Additionally, multiple insiders I spoke with wondered whether Goldberg’s errors would have in fact been caught if the Times still had a free-standing, centralized copy desk, as opposed to a new system in which copy-editing and fact-checking is handled by so-called “strong editors” within each department. As I recently reported, the elimination of the copy desk amounted to a seismic newsroom reorganization, and one that has produced a certain amount of anxiety and tumult as the Times continues its sometimes fraught transformation into a digital-first media outlet. “They were very strict fact-checkers, with no dog in the race,” a Times journalist said of the editors who made up the erstwhile copy desk. “They took pride in catching stuff like this.”

Others at the Times bristled at the notion that the copy desk would have saved Goldberg’s review, and there’s plenty of validity to that contention.
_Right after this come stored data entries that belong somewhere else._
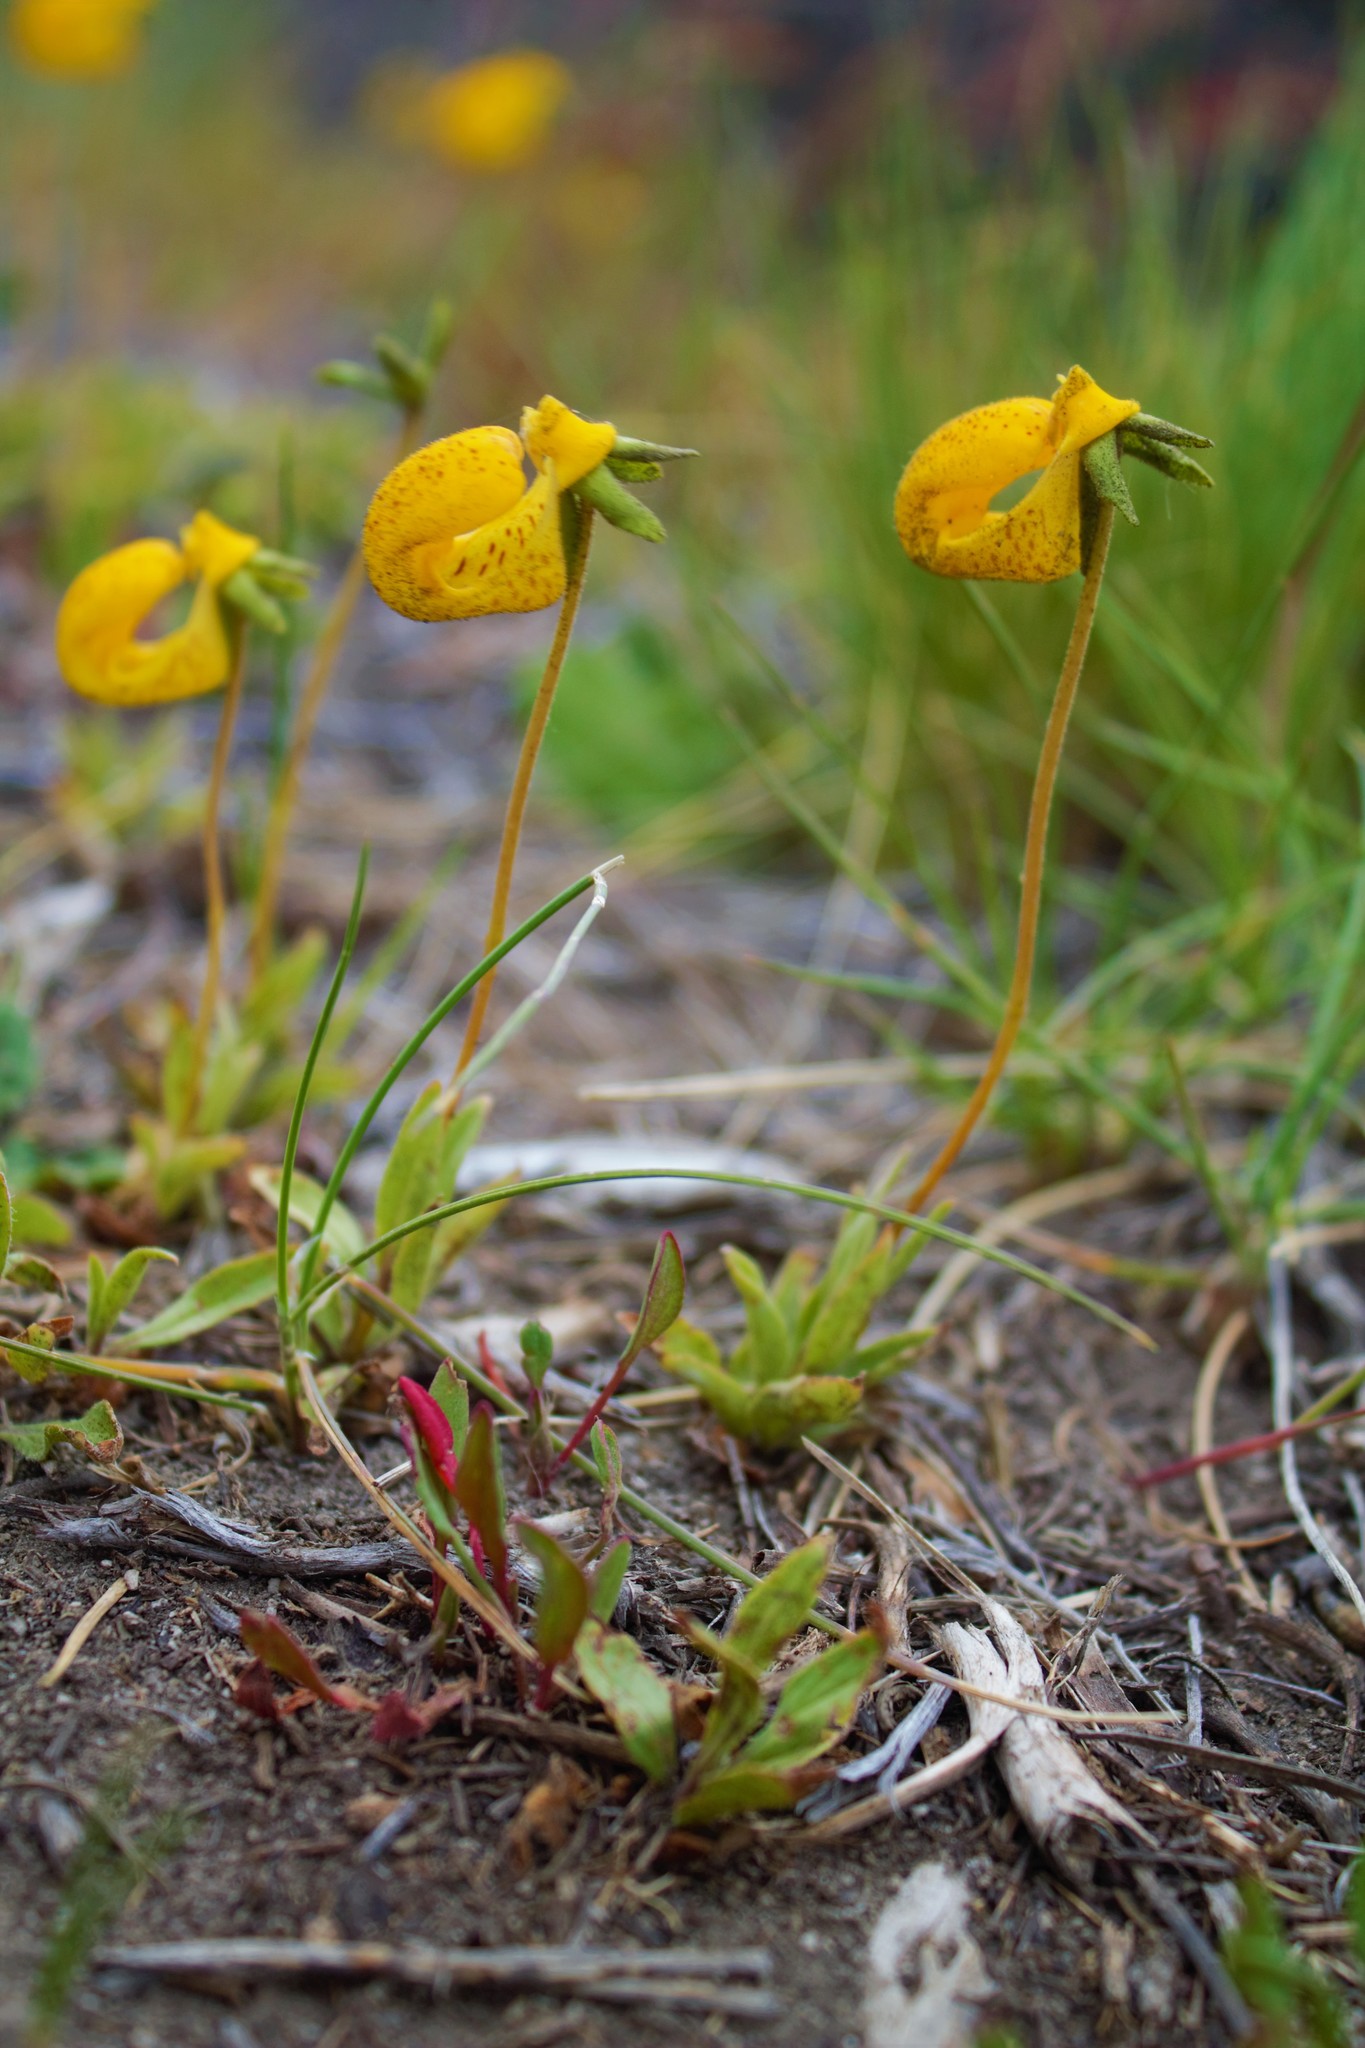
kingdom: Plantae
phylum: Tracheophyta
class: Magnoliopsida
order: Lamiales
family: Calceolariaceae
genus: Calceolaria
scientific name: Calceolaria polyrhiza
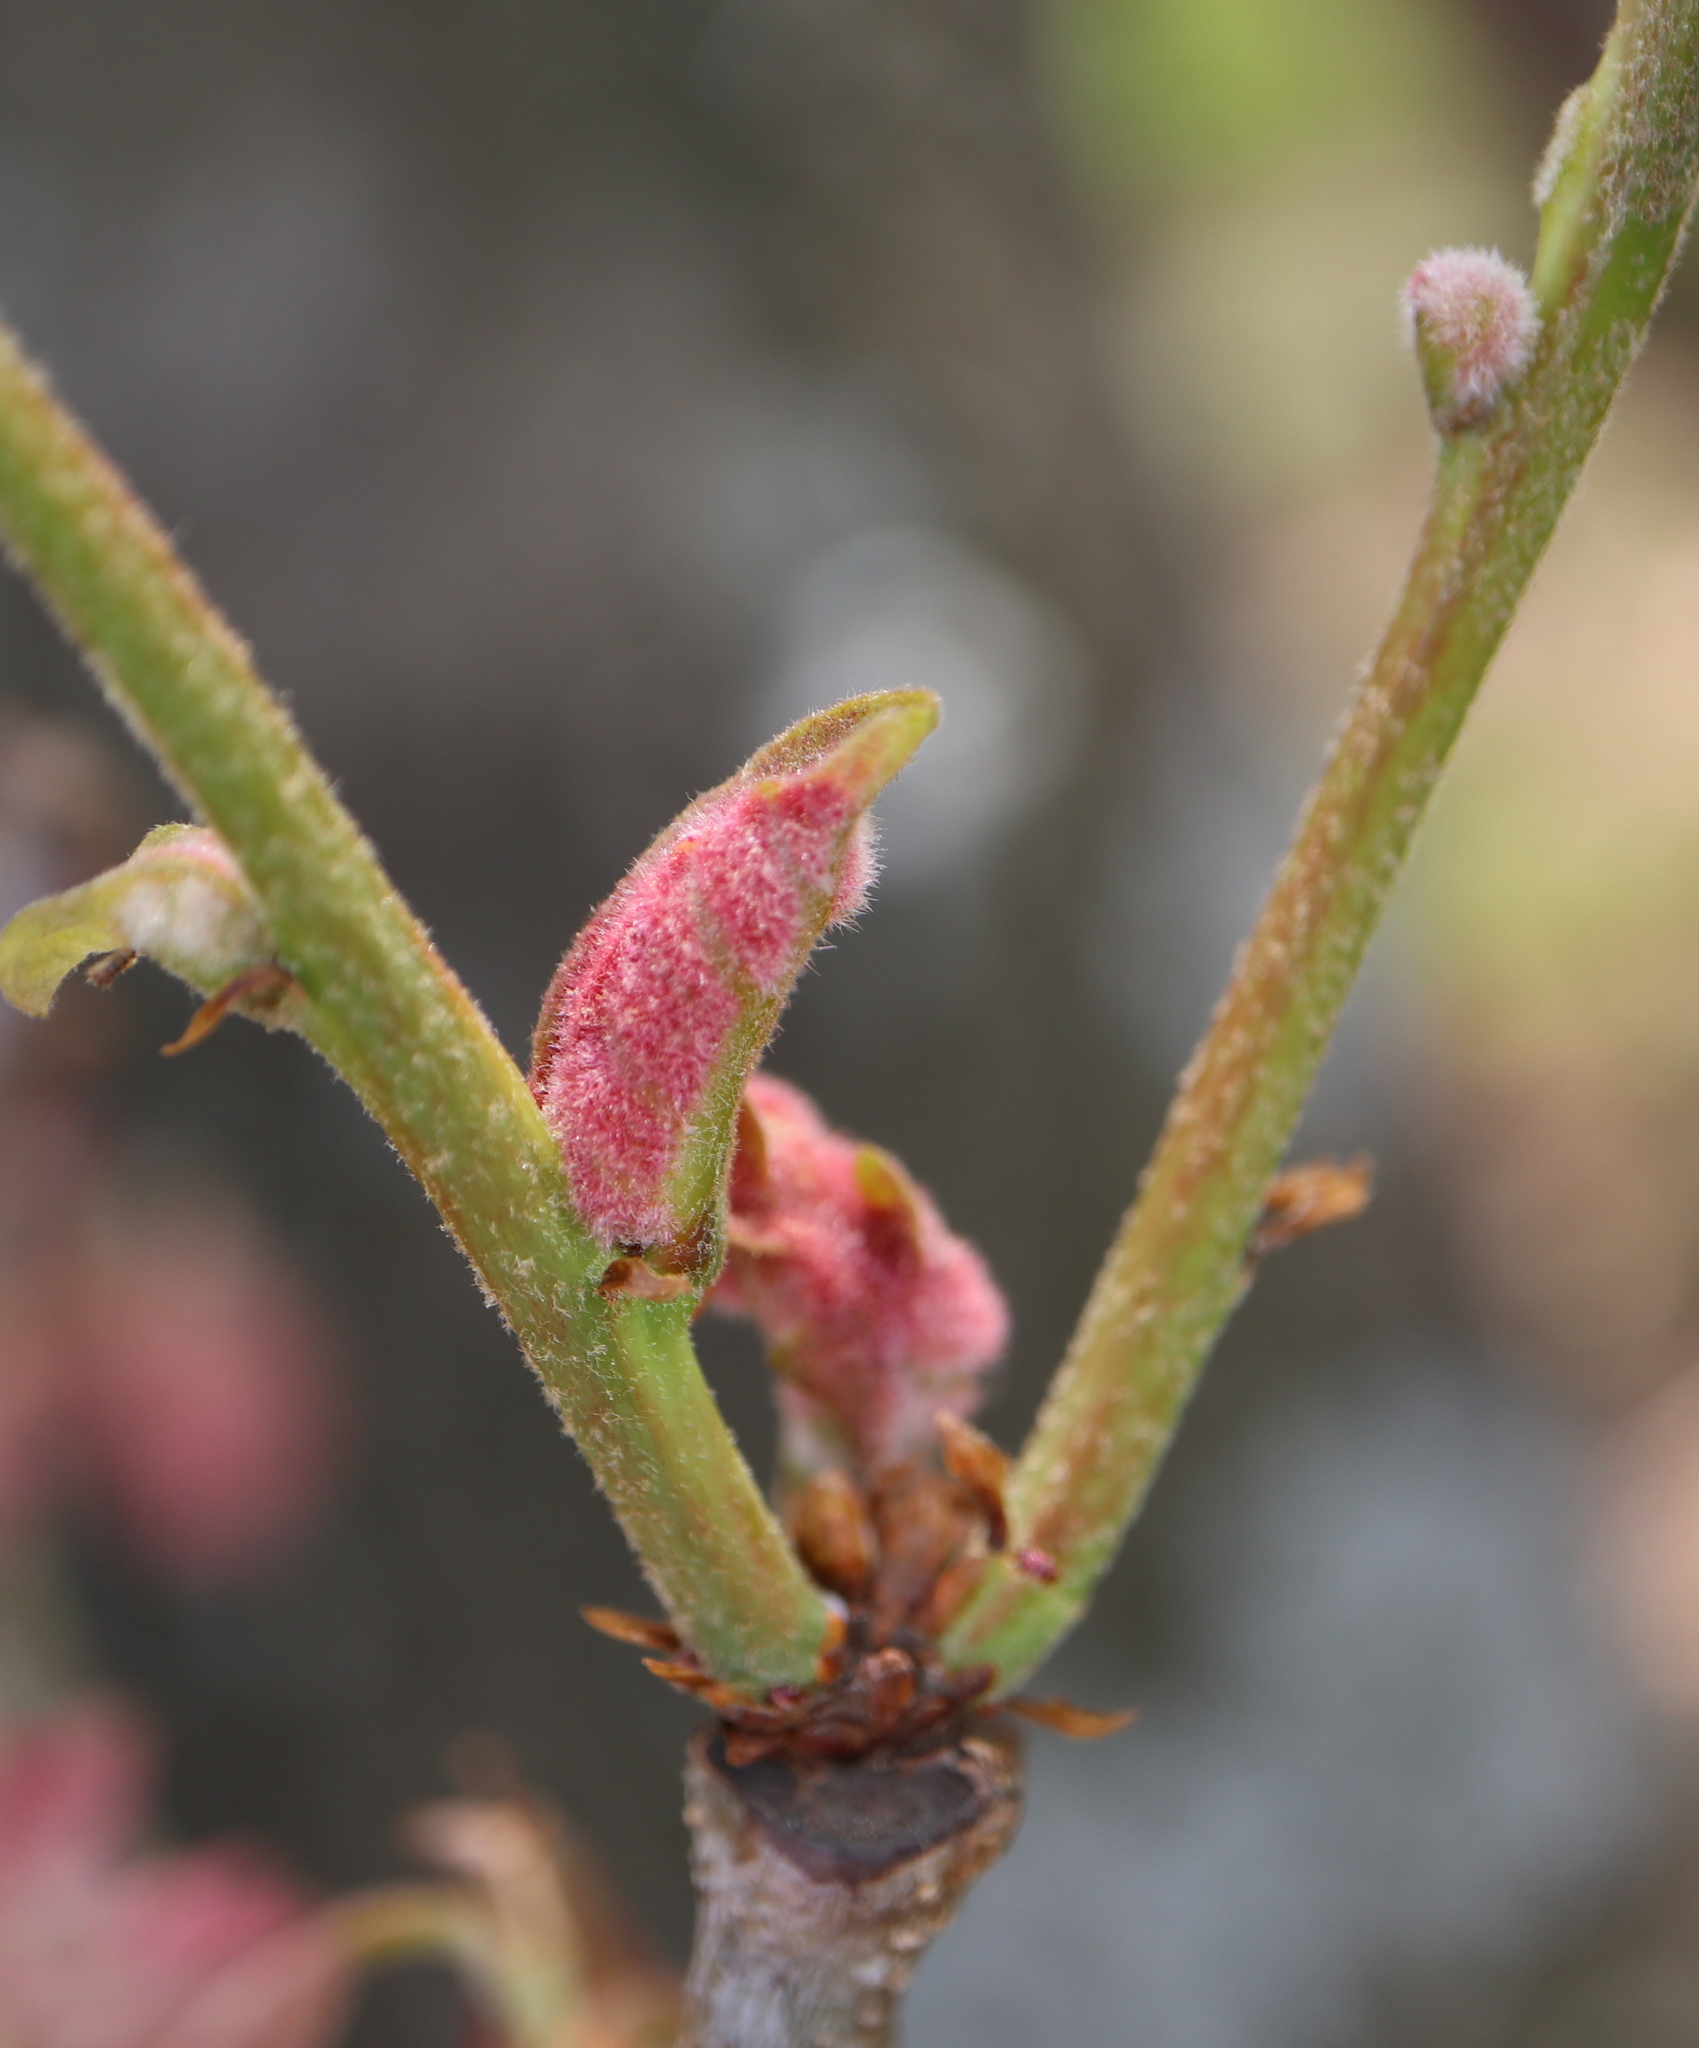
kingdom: Animalia
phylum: Arthropoda
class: Insecta
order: Diptera
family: Cecidomyiidae
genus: Macrodiplosis
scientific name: Macrodiplosis niveipila
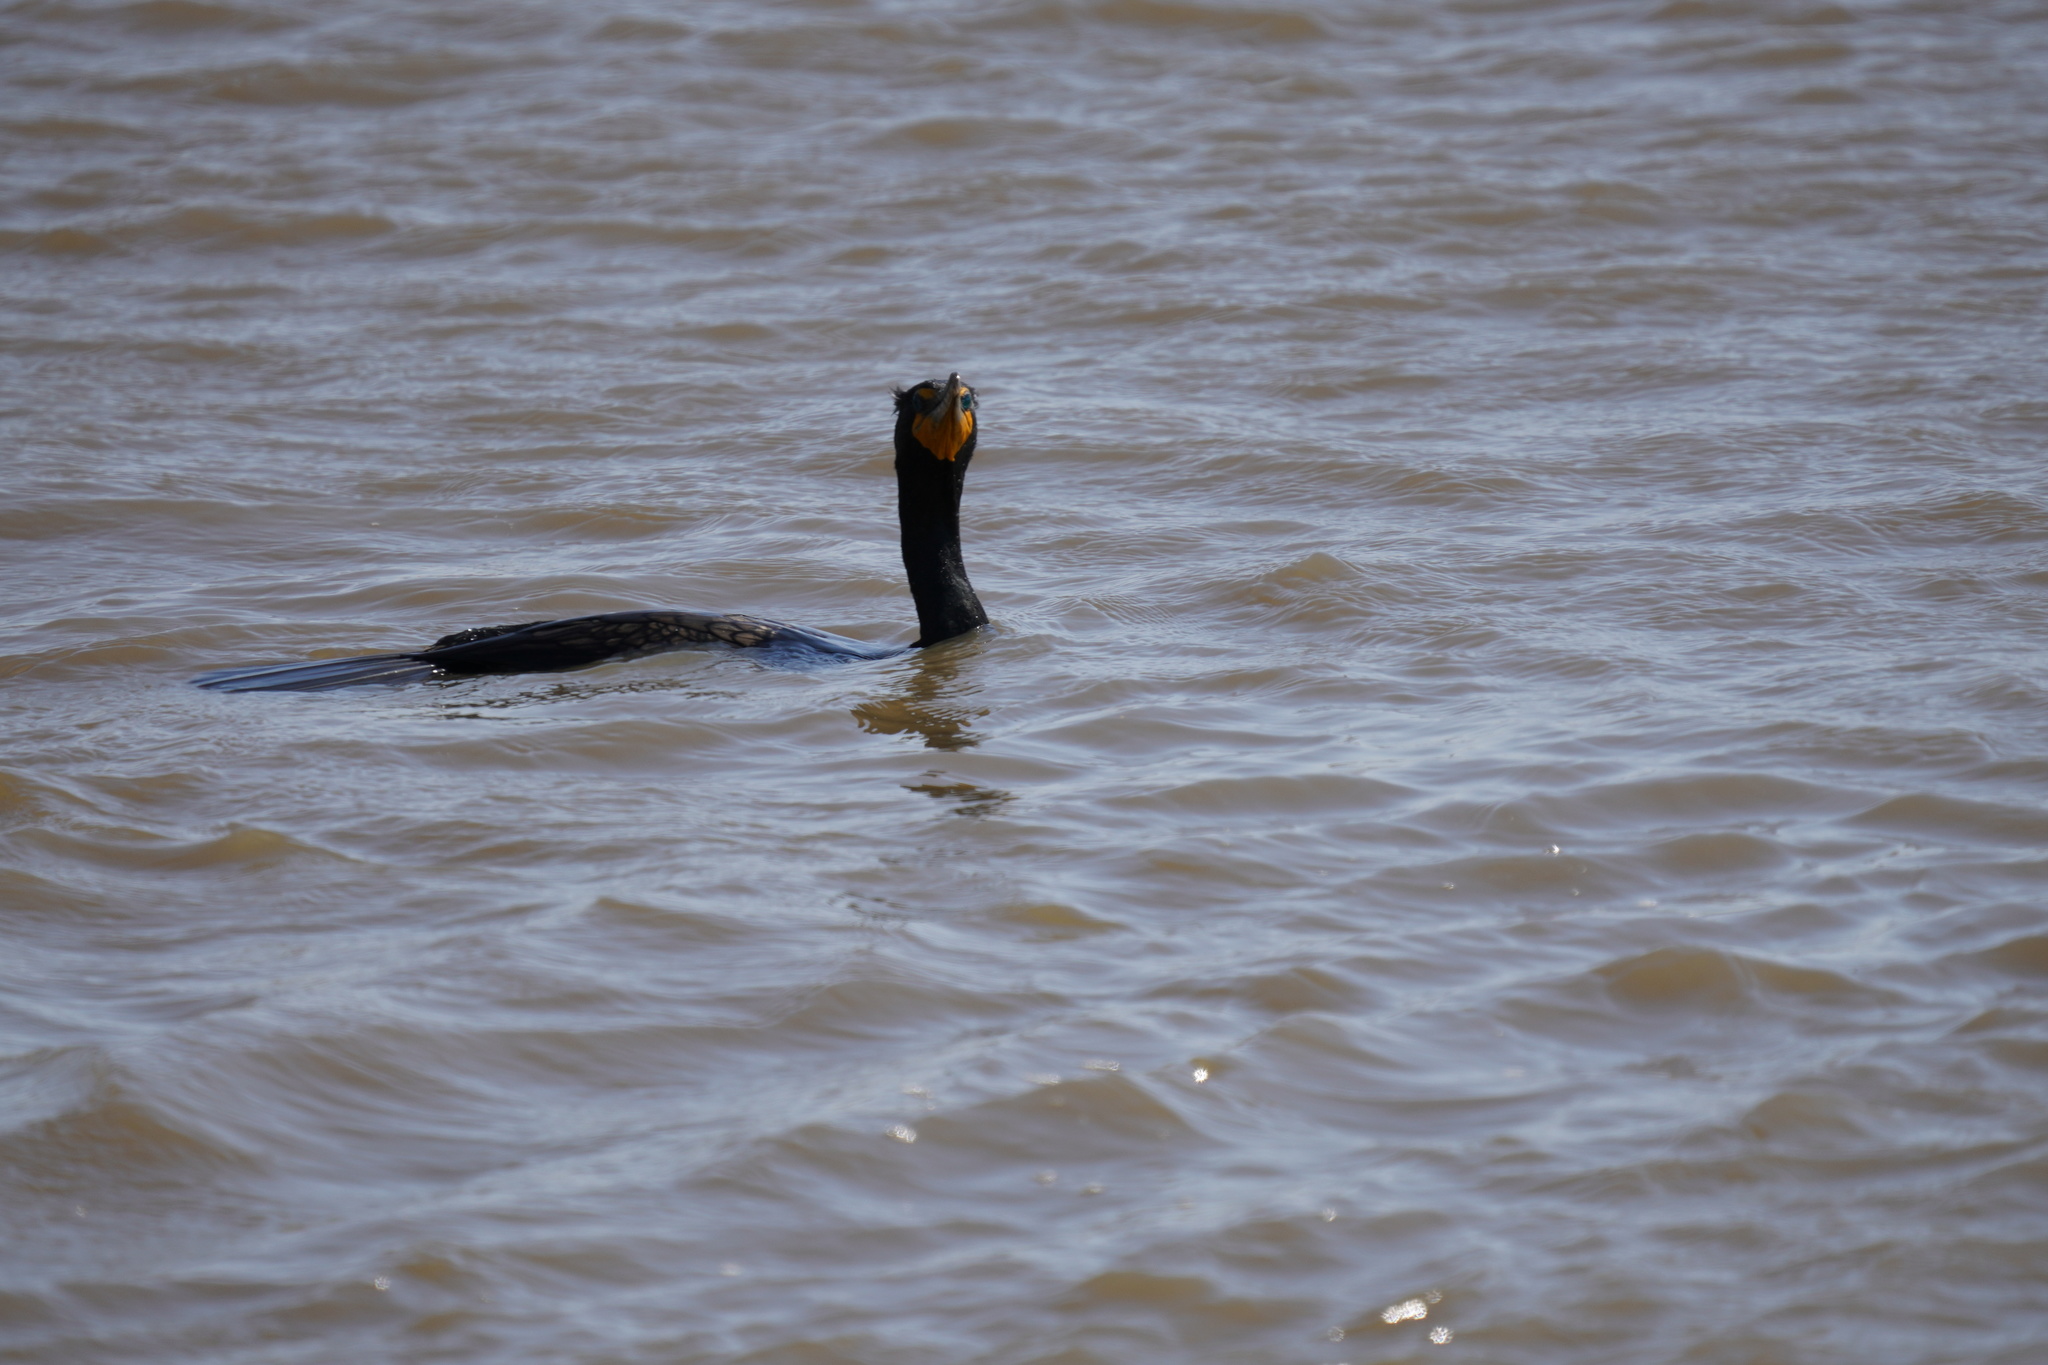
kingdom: Animalia
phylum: Chordata
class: Aves
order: Suliformes
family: Phalacrocoracidae
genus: Phalacrocorax
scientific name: Phalacrocorax auritus
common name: Double-crested cormorant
It seems unlikely that even the most assiduous copy editor would have queried Goldberg on some of the very fundamental points she made. (Times copy editors may be strict fact-checkers but they don’t operate like magazine researchers, who often, and effectively, inspect every word in a given piece.)

If anything, the response to this controversy may simply underscore a sense of unease within the halls of 620 Eighth Avenue as the Times undergoes important and necessary changes. Change is hard for any company—but especially for a 165-year-old institution where tradition is so deeply embedded in the D.N.A. For its part, the Times emphasized to me its commitment to accuracy in the face of digital-first editorial streamlining. “Our editing standards and processes are the most robust and rigorous of any news organization,” said Danielle Rhoades Ha, a company spokeswoman. “We deeply regret when mistakes happen, but work to correct them as soon as possible. That’s always been the case in our newsroom, and it remains so.”